Second normal form (2nd NF) – An entity is in second normal form (2nd NF) if it fulfill the requirement of 1st NF + (entity who does not have combinatorial key or composite key, all none key elements should be fully dependent on primary key)
Combinatorial Key or Composite Key – key consisted on more than one field is called combinatorial key or Composite Key.
Example # 1
Table: Student
StudentId (pk) | CourseId (pk) | CourseName | StudentName | Address | PhoneNumber |
1 | 1 | C++ | Ali | ABC Society | 0345-6687675 0300-6421665 0321-4509861 |
2 | 2 | Applied Calculus | Asif | XYZ Society | 0333-2721835 0321-2125367 |
In the above example studentId and CourseId both are primary keys means they are making combinatorial key. It is obvious from the Student table that not all the fields are completely dependent on StudentId or CourseId. We can figure out that there are two entities stored in one table. To make the Student table satisfy 2nd NF we need to break combinatorial key and put the information dependent on CourseId field in another table let’s say in Course table.
Table: Student
StudentId (pk) | CourseId (fk) | StudentName | Address | PhoneNumber |
1 | 1 | Ali | ABC Society | 0345-6687675 0300-6421665 0321-4509861 |
2 | 2 | Asif | XYZ Society | 0333-2721835 0321-2125367 |
Table: Course
CourseId (pk) | CourseName |
1 | C++ |
2 | Applied Calculus |
Table: CustomerPhoneNo
CustomerId(fk) | PhoneNumber |
2 | 0333-2721835 |
2 | 0321-2125367 |
1 | 0321-4509861 |
1 | 0300-6421665 |
1 | 0345-6687675 |
So we can say that 2nd NF requires putting multi valued attributes in separate table.

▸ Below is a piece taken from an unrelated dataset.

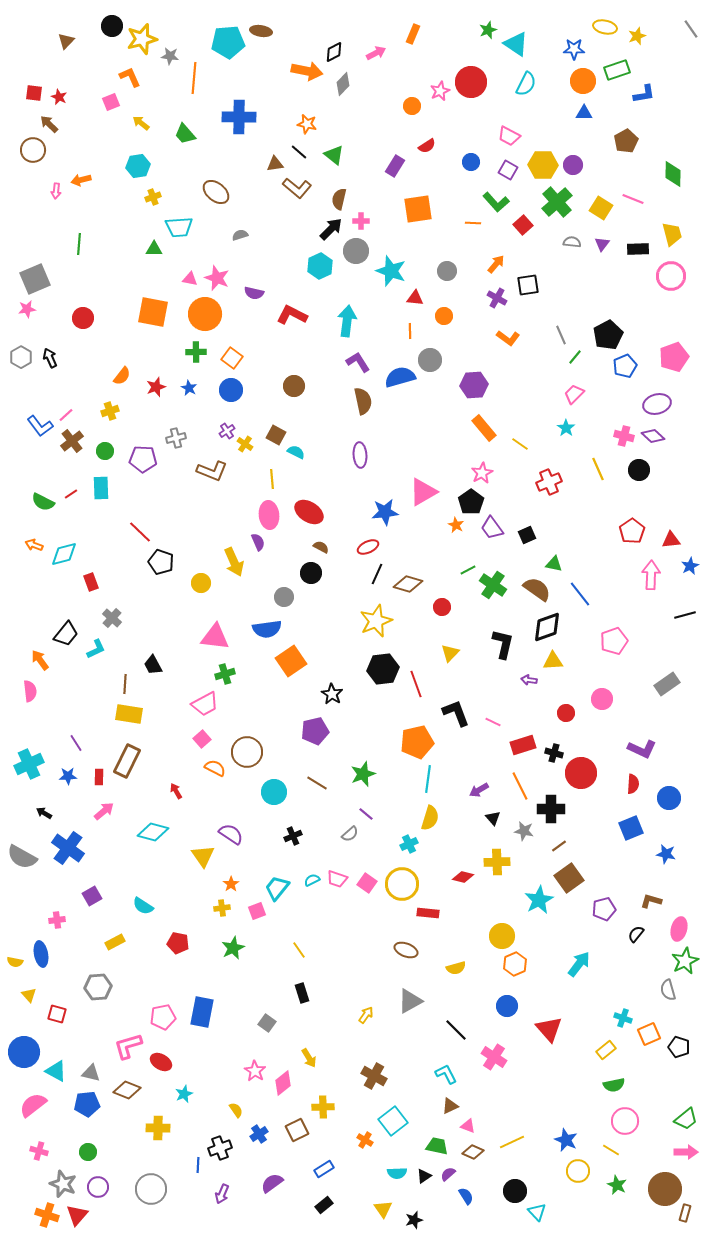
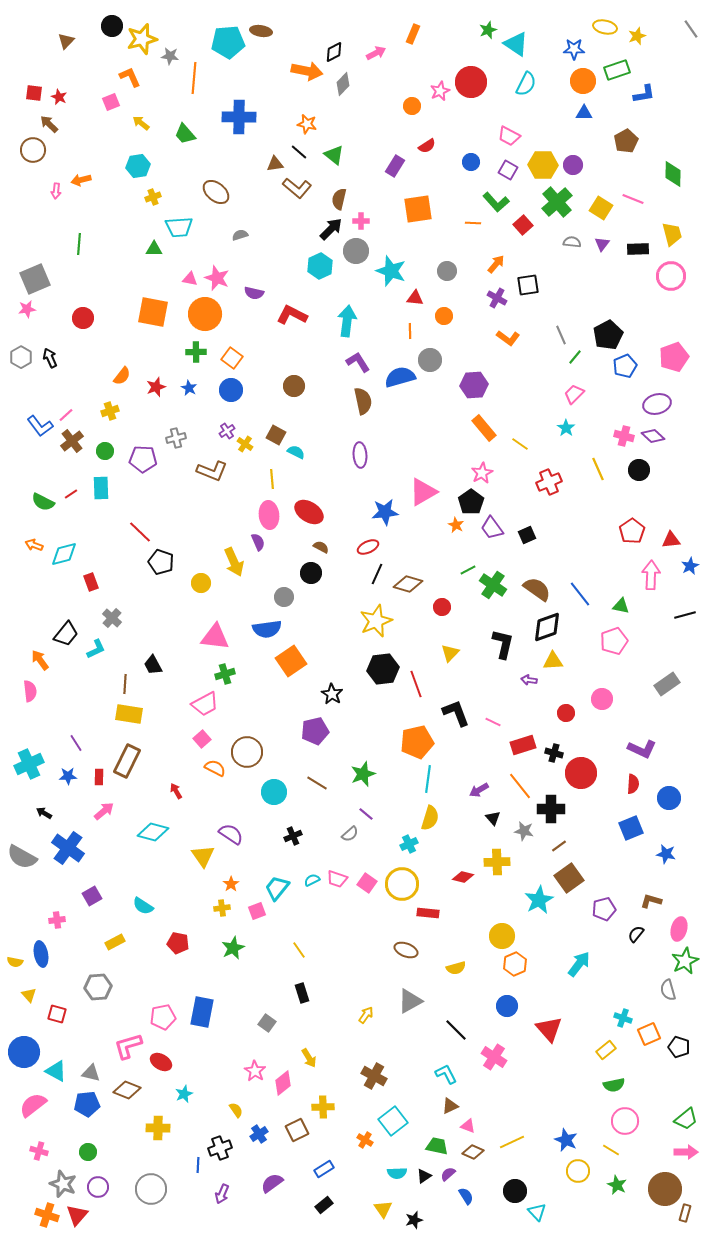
green triangle at (554, 564): moved 67 px right, 42 px down
orange line at (520, 786): rotated 12 degrees counterclockwise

Third normal form (3rd NF) – An entity is in third normal form (3rd NF) if it fulfill the requirement of 2nd NF + (all non key element must be functionally dependent on primary key)
Functionally dependent – it means all non key elements must be dependent on primary key.
Example # 1
Table: Customer
CustomerId | Name | Address | Postal Code | Area | City | Province |
1 | Ali | ABC Society | 74600 | Nazimabad | Karachi | Sindh |
2 | Asif | XYZ Society | 45240 | Sanda | Lahore | Punjab |
3 | John | DEF society | 74600 | North Nazimabad | Karachi | Sindh |
|
|
|
|
|
|
|
In the above example City and Province are dependent on Postal Code, both of these fields are not dependent on CustomerId (Primary Key), so to apply 3rd NF on this table we can put City and Country in a separate table and connect both tables via Postal Code field.
If we look it in other perspective we are separating our static data and minimizing storage. Area, City and Country is static data and for each postal code it will remain same (hear I am assuming that postal code is unique for each area in the city).
Table: Customer
CustomerId | Name | Address | Postal Code |
1 | Ali | ABC Society | 74600 |
2 | Asif | XYZ Society | 45240 |
3 | John | DEF society | 74600 |
|
|
|
|
Table: PostalCode
Postal Code | Area | City | Province |
74600 | Nazimabad | Karachi | Sindh |
45240 | Sanda | Lahore | Punjab |
|
|
|
|
So we can say that 3rd form of normalization is about moving that data into other table that is functionally dependent on some other field rather than primary key.I have described the process of normalization in the sequence of 1st, 2nd, and 3rd phase, however; the order of these phases is not that important most of the times. The reason is while designing database the entities are already in 1st or 2nd NF. So you don’t need to apply 1st or 2nd NF. So the rule of thumb is that remember the rules of normalization instead of getting confuse with sequence.